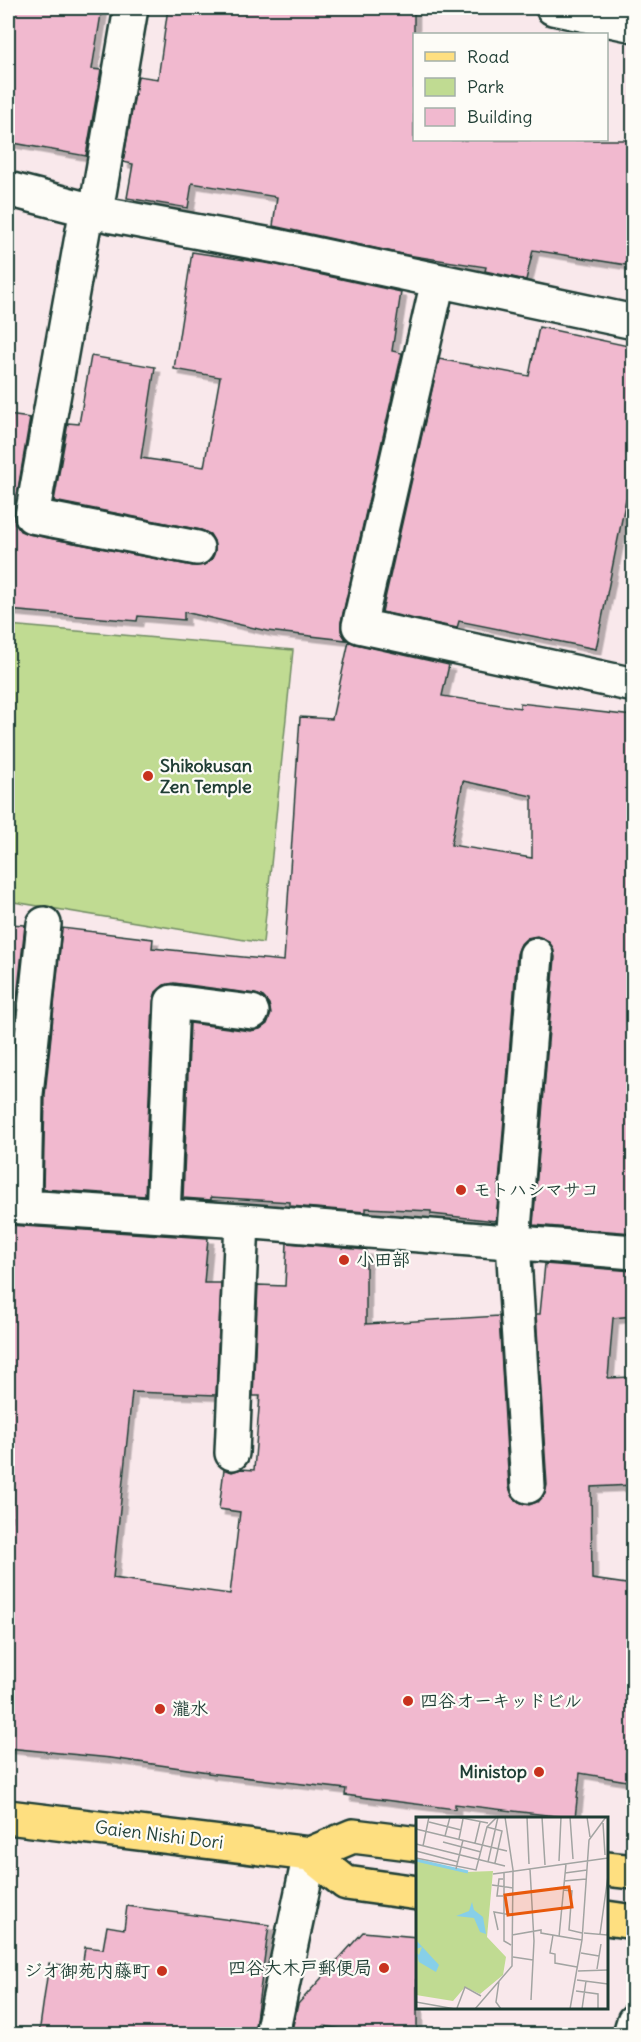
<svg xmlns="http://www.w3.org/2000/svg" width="641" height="2042" font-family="Delius,'Klee One',sans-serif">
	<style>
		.green { fill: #c0db92; stroke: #708c63; stroke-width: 1.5 }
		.building { fill: #f1b9cf; stroke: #1f3d34; stroke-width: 1.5; fill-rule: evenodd; filter: url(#shadow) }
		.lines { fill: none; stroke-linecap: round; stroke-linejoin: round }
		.minor-casing { stroke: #1f3d34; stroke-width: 38 }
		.major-casing { stroke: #1f3d34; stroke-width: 38 }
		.minor { stroke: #fdfcf7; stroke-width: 33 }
		.major { stroke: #fedf80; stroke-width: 33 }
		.poi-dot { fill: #c8321e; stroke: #fdfcf7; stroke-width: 2 }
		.labels { text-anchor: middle; stroke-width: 4.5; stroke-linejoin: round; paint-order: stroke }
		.poi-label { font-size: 18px; font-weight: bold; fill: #1f3d34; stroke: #fdfcf7; text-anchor: start }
		.street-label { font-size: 18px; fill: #1f3d34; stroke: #fdfcf7 }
		.inset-river { fill: none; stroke: #87cfe8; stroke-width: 3 }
		.inset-road { fill: none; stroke: #a2a4a2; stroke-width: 1.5 }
		.view { fill: #e8590c; fill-opacity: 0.15; stroke: #e8590c; stroke-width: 3 }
		.inset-edge { fill: none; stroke: #1f3d34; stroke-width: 3 }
	</style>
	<defs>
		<filter id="shadow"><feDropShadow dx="5.5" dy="5.5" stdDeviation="0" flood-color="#0004"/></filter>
	</defs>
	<rect width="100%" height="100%" fill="#f9e8eb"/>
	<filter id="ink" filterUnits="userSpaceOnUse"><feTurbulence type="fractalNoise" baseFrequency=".0167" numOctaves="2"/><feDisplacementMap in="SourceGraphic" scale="12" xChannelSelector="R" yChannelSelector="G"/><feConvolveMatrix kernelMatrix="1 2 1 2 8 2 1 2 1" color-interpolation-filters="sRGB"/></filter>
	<g filter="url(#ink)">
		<path class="green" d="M 8,625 L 293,650 L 263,943 L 8,901 Z"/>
		<path class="building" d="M 8,8 L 102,8 L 92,69 L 101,70 L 86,156 L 8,142 Z
			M 168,8 L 414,8 L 414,140 L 633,140 L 633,266 L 533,250 L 526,280 L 485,271 L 486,267 L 407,255 L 273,226 L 277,197 L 192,183 L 188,208 L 127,198 L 133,164 L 123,162 L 138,76 L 158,79 Z
			M 192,252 L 272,264 L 401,292 L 392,351 L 402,353 L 341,622 L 341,631 L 346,640 L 267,631 L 184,612 L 184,620 L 138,616 L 137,621 L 8,610 L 8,415 L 30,418 L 14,513 L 15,523 L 20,531 L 28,534 L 193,566 L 204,565 L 211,560 L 215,551 L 214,541 L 210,534 L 201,530 L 54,501 L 68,423 L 79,424 L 91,356 L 155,367 L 141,458 L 204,467 L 220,377 L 174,369 Z
			M 539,327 L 633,347 L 633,501 L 626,499 L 596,649 L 459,621 L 457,628 L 382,612 L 439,359 L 529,376 Z
			M 349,641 L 355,644 L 449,665 L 442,696 L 520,708 L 520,703 L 633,716 L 633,1233 L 533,1225 L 555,957 L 553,948 L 547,940 L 537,936 L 527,938 L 521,944 L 517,954 L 496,1221 L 431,1214 L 431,1211 L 366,1208 L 366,1212 L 290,1206 L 290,1202 L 211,1197 L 211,1200 L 183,1198 L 190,1023 L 250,1031 L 260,1029 L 267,1024 L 271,1014 L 269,1004 L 263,997 L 255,994 L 174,983 L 164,985 L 156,992 L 153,1001 L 145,1196 L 43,1189 L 45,1095 L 62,928 L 153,939 L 152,948 L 284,961 L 300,717 L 332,719 ZM 463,781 L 532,796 L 532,858 L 451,845 Z
			M 8,924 L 25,925 L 10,1062 L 8,1062 Z
			M 8,1225 L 208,1238 L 204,1283 L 221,1283 L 216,1395 L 132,1392 L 113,1578 L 230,1594 L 240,1512 L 219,1509 L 224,1469 L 232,1472 L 241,1469 L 254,1470 L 260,1396 L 253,1396 L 258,1285 L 285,1286 L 287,1243 L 366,1250 L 366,1324 L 499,1316 L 509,1487 L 513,1497 L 519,1502 L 529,1505 L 539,1501 L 545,1494 L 547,1485 L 536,1314 L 540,1314 L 545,1264 L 633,1271 L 633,1316 L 613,1318 L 608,1378 L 633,1377 L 633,1485 L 591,1487 L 592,1579 L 633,1585 L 633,1782 L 580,1773 L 575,1818 L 572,1818 L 455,1804 L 455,1809 L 345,1795 L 346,1789 L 208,1773 L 208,1772 L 111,1758 L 8,1748 L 8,1551 L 13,1497 L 8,1496 Z
			M 127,1906 L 269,1925 L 254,2034 L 39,2034 L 49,1963 L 82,1968 L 85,1947 L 103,1949 L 107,1926 L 124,1929 Z
			M 363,1932 L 417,1937 L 417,2034 L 374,2034 L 323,2026 L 322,2034 L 291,2034 L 298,2004 Z"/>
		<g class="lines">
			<defs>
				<path id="minor" d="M 131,8 L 96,211 L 84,225 L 32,516 L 197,548
					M 553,8 L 634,25
					M 8,189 L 113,216 L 276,246 L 634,322
					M 438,281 L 359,626 L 634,685
					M 8,1206 L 242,1221 L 634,1252
					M 24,1207 L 26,1094 L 44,924
					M 163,1216 L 172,1002 L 252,1012
					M 232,1453 L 242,1221
					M 528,1486 L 513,1242 L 536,955
					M 272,2034 L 310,1854
					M 630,2034 L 634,2021"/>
				<path id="major" d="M 8,1817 L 310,1854 L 353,1836 L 418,1844
					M 310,1854 L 346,1883 L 418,1893
					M 606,1869 L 634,1872
					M 606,1918 L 634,1922"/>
			</defs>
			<use href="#minor" class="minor-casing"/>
			<use href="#major" class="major-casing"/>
			<use href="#minor" class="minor"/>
			<use href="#major" class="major"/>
		</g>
	</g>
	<g class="poi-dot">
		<circle cx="148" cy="776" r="6"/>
		<circle cx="461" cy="1190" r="6"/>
		<circle cx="344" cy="1260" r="6"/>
		<circle cx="408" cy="1701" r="6"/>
		<circle cx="160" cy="1709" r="6"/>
		<circle cx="539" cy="1772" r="6"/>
		<circle cx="384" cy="1968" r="6"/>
		<circle cx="162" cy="1971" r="6"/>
	</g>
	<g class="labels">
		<g class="poi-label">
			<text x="160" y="772">Shikokusan<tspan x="160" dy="21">Zen Temple</tspan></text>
			<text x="473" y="1196">モトハシマサコ</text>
			<text x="356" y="1266">小田部</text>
			<text x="420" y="1707">四谷オーキッドビル</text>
			<text x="172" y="1715">瀧水</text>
			<text x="527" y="1778" text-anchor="end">Ministop</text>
			<text x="372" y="1974" text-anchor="end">四谷大木戸郵便局</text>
			<text x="150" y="1977" text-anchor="end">ジオ御苑内藤町</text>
		</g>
		<g class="street-label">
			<text transform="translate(159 1835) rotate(7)" y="6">Gaien Nishi Dori</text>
		</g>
	</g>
	<g transform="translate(416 1817)">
		<rect width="192" height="192" fill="#f9e8eb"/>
		<path d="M 0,42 L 50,55 L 77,54 L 71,120 L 90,140 L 87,158 L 64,177 L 49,170 L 37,184 L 0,178 Z" fill="#c0db92"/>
		<path d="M 56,85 L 58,93 L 67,100 L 70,117 L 64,115 L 58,101 L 40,99 L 53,94 ZM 0,123 L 23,148 L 20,155 L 3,145 L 0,135 L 3,138 L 6,130 L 0,132 Z" fill="#87cfe8"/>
		<path class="inset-river" d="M 0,43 L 52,55"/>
		<path class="inset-road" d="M 41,0 L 72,6M 111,0 L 113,47M 126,0 L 129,48M 154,0 L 157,42M 171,0 L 174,20M 13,5 L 45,13M 187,6 L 189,38M 71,10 L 86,14 L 79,46M 0,12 L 91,34M 29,19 L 34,0M 43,22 L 47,2M 27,25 L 65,35M 59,26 L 64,5M 0,27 L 89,49M 7,29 L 13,0M 0,34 L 42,45M 0,41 L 60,53 L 71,10 L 81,0M 143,44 L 145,0M 72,45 L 82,0M 40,52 L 47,23M 114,52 L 118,124 L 115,183M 88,55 L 88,124 L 95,128M 149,56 L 171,53M 77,57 L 192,41M 148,64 L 170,62M 76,68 L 97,71M 147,73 L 156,74 L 153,113 L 166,116M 87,79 L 81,79 L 83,62 L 87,62M 82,113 L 78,95 L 96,98M 168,116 L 191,118 L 192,114M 184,117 L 192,59M 96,118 L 125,113 L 125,116 L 166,123M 137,118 L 134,136 L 139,137 L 139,146 L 161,150M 143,120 L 150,47M 165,136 L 183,139M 97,140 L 117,143M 181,152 L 185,127M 162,154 L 192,153M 161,163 L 192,167M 83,164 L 80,185 L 85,192M 160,174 L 182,177 L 182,192M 0,185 L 39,192M 41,191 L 49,170 L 65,179M 59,192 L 96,149 L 97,53 L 89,0M 154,192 L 166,123 L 173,23 L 190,0M 166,192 L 170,164"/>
		<path class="view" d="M 153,70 L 156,90 L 92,98 L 89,78 Z"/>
		<rect width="192" height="192" class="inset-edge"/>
	</g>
	<rect width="641" height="2042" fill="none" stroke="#fdfcf7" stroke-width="30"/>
	<rect x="15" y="15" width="611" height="2012" fill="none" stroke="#1f3d34" stroke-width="2" filter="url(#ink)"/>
	<rect x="413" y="33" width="195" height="108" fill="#fdfcf7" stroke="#a4b0a9" stroke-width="1.5"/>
	<rect x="425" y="52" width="30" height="9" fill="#fedf80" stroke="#a4b0a9" stroke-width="1.5"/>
	<text x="467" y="63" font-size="18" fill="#1f3d34">Road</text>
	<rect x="425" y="78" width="30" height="18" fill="#c0db92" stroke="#a4b0a9" stroke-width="1.5"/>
	<text x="467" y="93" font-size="18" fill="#1f3d34">Park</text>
	<rect x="425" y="108" width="30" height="18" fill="#f1b9cf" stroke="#a4b0a9" stroke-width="1.5"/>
	<text x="467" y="123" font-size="18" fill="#1f3d34">Building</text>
</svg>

______________________________

> _PROBLEM TO WORK ON_
Check the entries above for the word "linejoin" and copy every line where it turns up.

> _WRITTEN ANSWER_
		.lines { fill: none; stroke-linecap: round; stroke-linejoin: round }
		.labels { text-anchor: middle; stroke-width: 4.5; stroke-linejoin: round; paint-order: stroke }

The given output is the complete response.